Perry's personal proximity to racism is a given, but she likes to leave the strongest statements to favorite authors such as Toni Morrison, Richard Wright and James Baldwin. In 1978, the newspaper Die ZEIT published an interview with Baldwin – whose name derives from a white slave owner. There he takes the magazine out of his mouth: "Ever since we stood up for auction on the slave block, the whites have used us and thrown us away, like they do today with their cars or paper handkerchiefs. We were and are goods. Racial struggle is class struggle.”
'We' are also culture
Who and where are these 'we'? The slaves on the cotton plantations in the South built the American economy. They no longer exist, except in memory. Most African-Americans are today urban and live in cities such as Detroit, New Orleans and Jackson. To be Southern is, according to Perry, not least a mentality. In addition, the southern states are extremely diverse and complex. The people are multilingual, have different dialects and different histories. “But we call certain things Southern in a broad sense, some because they are essential and some because they mark 'not that', as in not from the North, which really means not from the Midwest, from the Northeast, from the Northwest, California, people with a British-American dialect, or from the periphery in the southwest.”
Blues, gospel, jazz and bebop are not only forms of music, but also forms of life.

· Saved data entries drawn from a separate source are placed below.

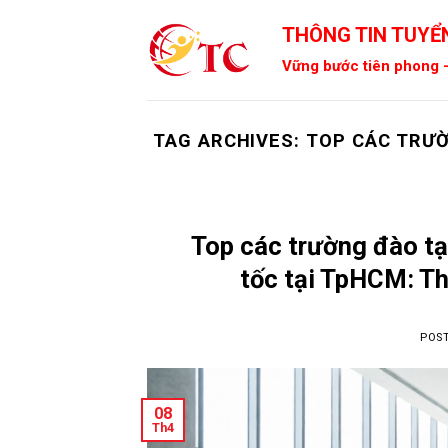
Skip
THÔNG TIN TUYỂN
to
content
Vững bước tiên phong -
TAG ARCHIVES:
TOP CÁC TRƯỜ
Top các trường đào t
tốc tại TpHCM: Thô
POS
08
Th4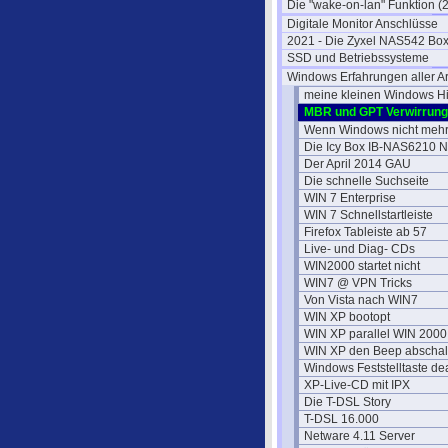
Die "wake-on-lan" Funktion (2
Digitale Monitor Anschlüsse
2021 - Die Zyxel NAS542 Bo
SSD und Betriebssysteme
Windows Erfahrungen aller Ar
meine kleinen Windows Hi
MBR und GPT Verwirrung
Wenn Windows nicht mehr 
Die Icy Box IB-NAS6210 
Der April 2014 GAU
Die schnelle Suchseite
WIN 7 Enterprise
WIN 7 Schnellstartleiste
Firefox Tableiste ab 57
Live- und Diag- CDs
WIN2000 startet nicht
WIN7 @ VPN Tricks
Von Vista nach WIN7
WIN XP bootopt
WIN XP parallel WIN 2000
WIN XP den Beep abschal
Windows Feststelltaste de
XP-Live-CD mit IPX
Die T-DSL Story
T-DSL 16.000
Netware 4.11 Server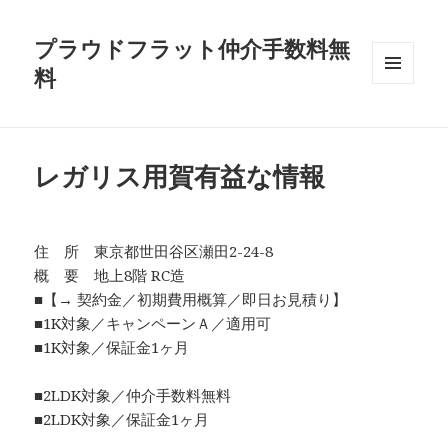
プラウドフラット仲介手数料無
料
メニュ
ーとウ
ィジェ
ット
レガリス用賀有益な情報
住 所 東京都世田谷区瀬田2-24-8
概 要 地上8階 RC造
■【→ 契約金／初期費用概算／即日お見積り】
■1K対象／キャンペーンＡ／適用可
■1K対象／保証金1ヶ月
■2LDK対象／仲介手数料無料
■2LDK対象／保証金1ヶ月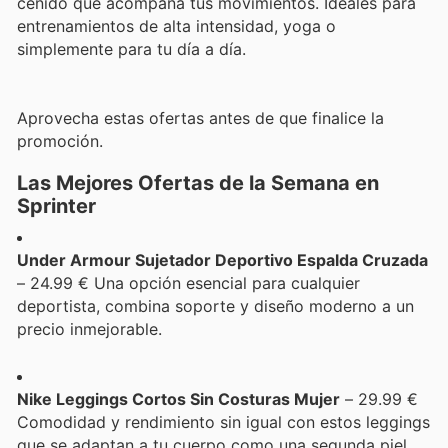
ceñido que acompaña tus movimientos. Ideales para
entrenamientos de alta intensidad, yoga o
simplemente para tu día a día.
Aprovecha estas ofertas antes de que finalice la
promoción.
Las Mejores Ofertas de la Semana en
Sprinter
Under Armour Sujetador Deportivo Espalda Cruzada
– 24.99 € Una opción esencial para cualquier
deportista, combina soporte y diseño moderno a un
precio inmejorable.
Nike Leggings Cortos Sin Costuras Mujer
– 29.99 €
Comodidad y rendimiento sin igual con estos leggings
que se adaptan a tu cuerpo como una segunda piel.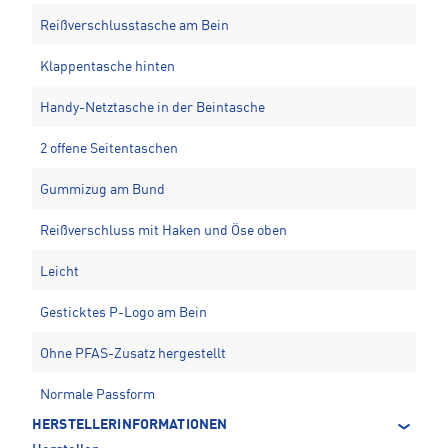
Reißverschlusstasche am Bein
Klappentasche hinten
Handy-Netztasche in der Beintasche
2 offene Seitentaschen
Gummizug am Bund
Reißverschluss mit Haken und Öse oben
Leicht
Gesticktes P-Logo am Bein
Ohne PFAS-Zusatz hergestellt
Normale Passform
HERSTELLERINFORMATIONEN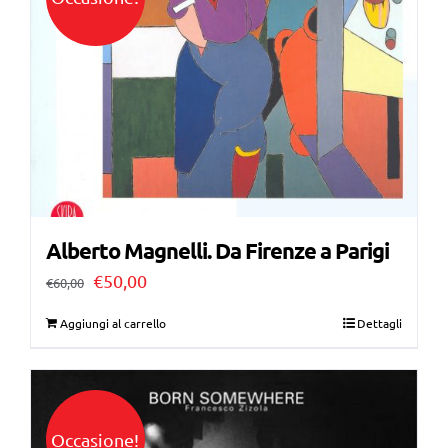
Alberto Magnelli. Da Firenze a Parigi
Il
Il
€
50,00
€
60,00
prezzo
prezzo
Aggiungi al carrello
Dettagli
originale
attuale
era:
è:
€60,00.
€50,00.
Occasione!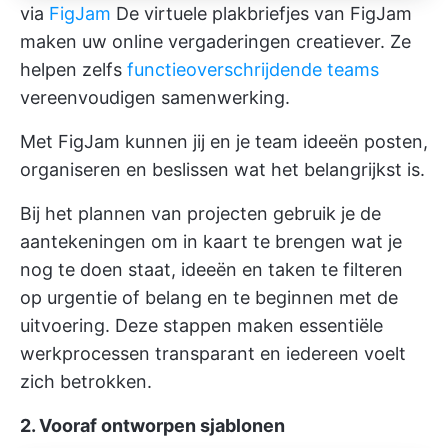
via
FigJam
De virtuele plakbriefjes van FigJam
maken uw online vergaderingen creatiever. Ze
helpen zelfs
functieoverschrijdende teams
vereenvoudigen samenwerking.
Met FigJam kunnen jij en je team ideeën posten,
organiseren en beslissen wat het belangrijkst is.
Bij het plannen van projecten gebruik je de
aantekeningen om in kaart te brengen wat je
nog te doen staat, ideeën en taken te filteren
op urgentie of belang en te beginnen met de
uitvoering. Deze stappen maken essentiële
werkprocessen transparant en iedereen voelt
zich betrokken.
2. Vooraf ontworpen sjablonen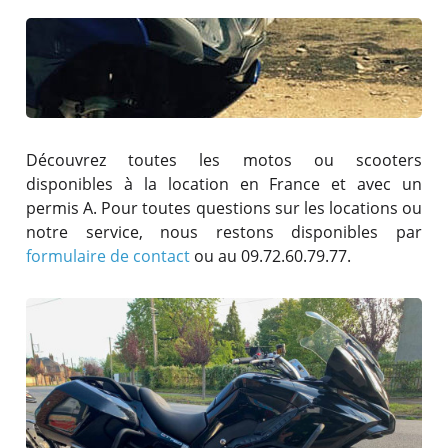
Découvrez toutes les motos ou scooters
disponibles à la location en France et avec un
permis A. Pour toutes questions sur les locations ou
notre service, nous restons disponibles par
formulaire de contact
ou au 09.72.60.79.77.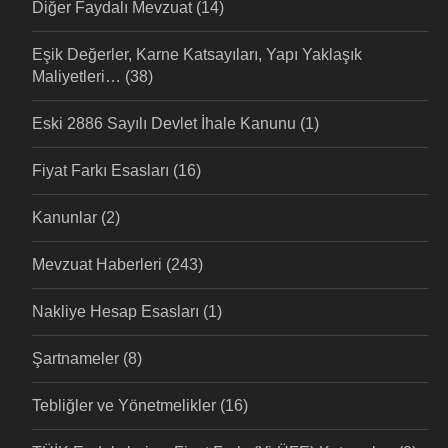
Diğer Faydalı Mevzuat
(14)
Eşik Değerler, Karne Katsayıları, Yapı Yaklaşık
Maliyetleri…
(38)
Eski 2886 Sayılı Devlet İhale Kanunu
(1)
Fiyat Farkı Esasları
(16)
Kanunlar
(2)
Mevzuat Haberleri
(243)
Nakliye Hesap Esasları
(1)
Şartnameler
(8)
Tebliğler ve Yönetmelikler
(16)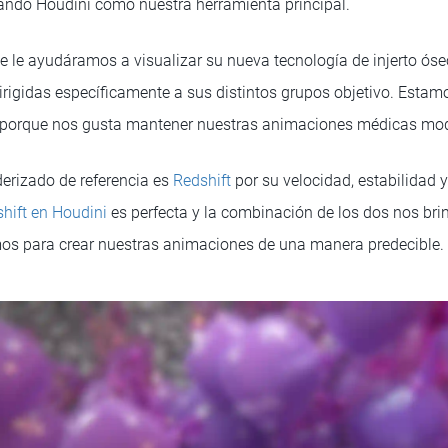
zando Houdini como nuestra herramienta principal.
que le ayudáramos a visualizar su nueva tecnología de injerto ós
dirigidas específicamente a sus distintos grupos objetivo. Est
os porque nos gusta mantener nuestras animaciones médicas mod
erizado de referencia es
Redshift
por su velocidad, estabilidad y
shift en Houdini
es perfecta y la combinación de los dos nos brin
mos para crear nuestras animaciones de una manera predecible.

'We' is also culture, culture that has expanded far beyond place of origin and lineage. Blues, gospel, jazz and bebop are not only forms of music, but also forms of life. Means of expression in the struggle for a dignified life, a life crowned with thorns. Perry's anecdotal excursions are also enlightening – as is the story of Little Richard. A Bing search informs: "Little Richard was one of the most flamboyant American singers and pianists of the mid-1950s, and his hit songs were defining moments in the evolution of rock and roll." He was an epoch-maker and held the position for seven decades. He was too Black, his dance moves were modeled after Elvis Presley. In Imani Perry's words, Little Richard was "a master of a genre Elvis was proclaimed king of".
What drove the pioneers?
Another favorite from that era finds no favor with Perry: Pat Boone. Some of us will remember him as a musical whiz from Nashville. Later in life, he accused Barack Obama of not being born in the United States and actively harassed gays and Arabic speakers. He had a lucrative career with hit songs originally recorded with African-American artists. Here Imani lets her antipathy have free rein: “Listen to the songs. They are woefully stripped of any eroticism; they sound like sour milk.”

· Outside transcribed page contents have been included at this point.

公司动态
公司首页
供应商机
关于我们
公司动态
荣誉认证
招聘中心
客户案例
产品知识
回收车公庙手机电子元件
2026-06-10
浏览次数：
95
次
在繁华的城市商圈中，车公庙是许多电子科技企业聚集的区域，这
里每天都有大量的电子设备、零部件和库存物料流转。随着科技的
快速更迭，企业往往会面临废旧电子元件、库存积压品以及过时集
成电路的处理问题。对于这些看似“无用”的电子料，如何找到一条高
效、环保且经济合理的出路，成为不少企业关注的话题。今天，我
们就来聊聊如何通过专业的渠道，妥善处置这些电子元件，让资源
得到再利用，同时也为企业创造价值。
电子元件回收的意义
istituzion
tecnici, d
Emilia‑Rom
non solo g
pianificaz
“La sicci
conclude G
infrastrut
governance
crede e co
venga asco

This author's well-supported thesis is that the Blacks history is America's history. For better or worse. Despite – or perhaps rather because of – all the suffering and injustice, it is a proud story. The voices of the civil rights movement inspired the hippies of the 70s, the champions of gay rights, feminists for several generations. So what drove these pioneers – a Martin Luther King Jr., a Rosa Parks, an Angela Davies, a Louis Armstrong – to such heights? A kind of creative primal cry rises from the threads of Perry's fabric.
If her book provides many examples to the contrary, Imani from Alabama is also living proof of what possibilities are open to them The Blacks in America today. She rejects sunshine interpretations: "Whoever mistakenly believes that American racism can be overcome by integration, by people uniting in friendship, even in love, must realize that southern America shows something else. There is no solution to unfair conditions without structural and ethical change."

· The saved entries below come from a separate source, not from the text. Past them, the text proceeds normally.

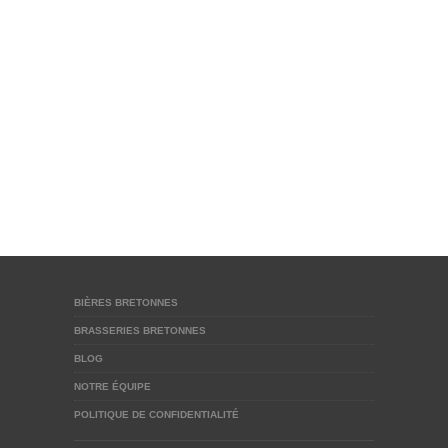
BIÈRES BRETONNES
BRASSERIES BRETONNES
BLOG
NOTRE ÉQUIPE
POLITIQUE DE CONFIDENTIALITÉ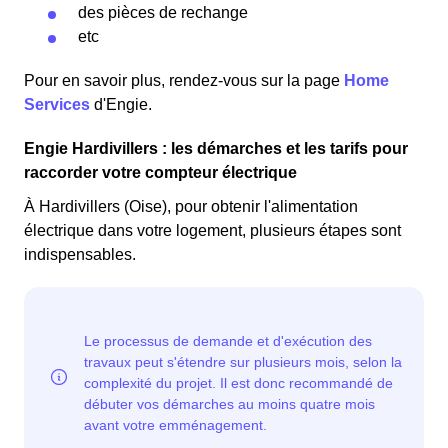
des pièces de rechange
etc
Pour en savoir plus, rendez-vous sur la page
Home
Services
d'Engie.
Engie Hardivillers : les démarches et les tarifs pour
raccorder votre compteur électrique
À Hardivillers (Oise), pour obtenir l'alimentation
électrique dans votre logement, plusieurs étapes sont
indispensables.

Status? African-Americans are no longer disposable. We have come so far that we rage when one Black is killed by a henchman of the law, a white, and celebrates when he is sentenced to 22,5 years in prison. But so far and hardly much longer. Perry resorts to poetic turns in his conclusion: “If America can be saved, it is only because our skyscrapers tower over people who have tasted the red clay. Whipped, hidden, escaped, captured. … They have given their blood to the earth.”